This is all part of a memory system called working memory. Working memory contains many modules, one of which is called the phonological loop, that manipulates and stores auditory information. The phonological loop itself contains two subsystems: the phonological memory store, which is pretty much a 2-second tape that keeps auditory information in your mind for a few seconds, or as long as you rehearse it. The second part is the articulatory sub-vocal rehearsal module: that would be the voice that you use, for example, when you read, or when you repeat things in your mind to learn them.

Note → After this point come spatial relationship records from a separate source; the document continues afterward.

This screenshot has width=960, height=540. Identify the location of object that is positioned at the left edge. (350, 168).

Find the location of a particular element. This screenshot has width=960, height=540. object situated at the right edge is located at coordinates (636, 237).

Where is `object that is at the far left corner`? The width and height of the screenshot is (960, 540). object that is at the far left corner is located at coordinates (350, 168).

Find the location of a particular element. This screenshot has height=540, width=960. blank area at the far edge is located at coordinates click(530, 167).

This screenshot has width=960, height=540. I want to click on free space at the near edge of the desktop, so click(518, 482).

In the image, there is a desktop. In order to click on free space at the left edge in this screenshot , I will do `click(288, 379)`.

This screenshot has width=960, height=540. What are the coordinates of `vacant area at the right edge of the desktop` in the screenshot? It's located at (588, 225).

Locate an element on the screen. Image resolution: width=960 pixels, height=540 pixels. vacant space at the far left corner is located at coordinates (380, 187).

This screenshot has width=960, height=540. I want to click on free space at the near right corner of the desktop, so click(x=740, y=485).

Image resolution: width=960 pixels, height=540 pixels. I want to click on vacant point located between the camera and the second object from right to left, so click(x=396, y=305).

Another part of working memory is called the visuo-spatial sketchpad. It basically serves a similar purpose, which is to temporarily keep in mind things that we see. It includes 3 subsystems, one of which is called the visual buffer, and contains your conscious visual imagery.
The two systems are related, and information can be translated in your mind from one to the other. For example, if you read a book, the information is in the visuo-spatial sketchpad, but for you to understand the content, it is "translated" into "auditory form" by your inner voice.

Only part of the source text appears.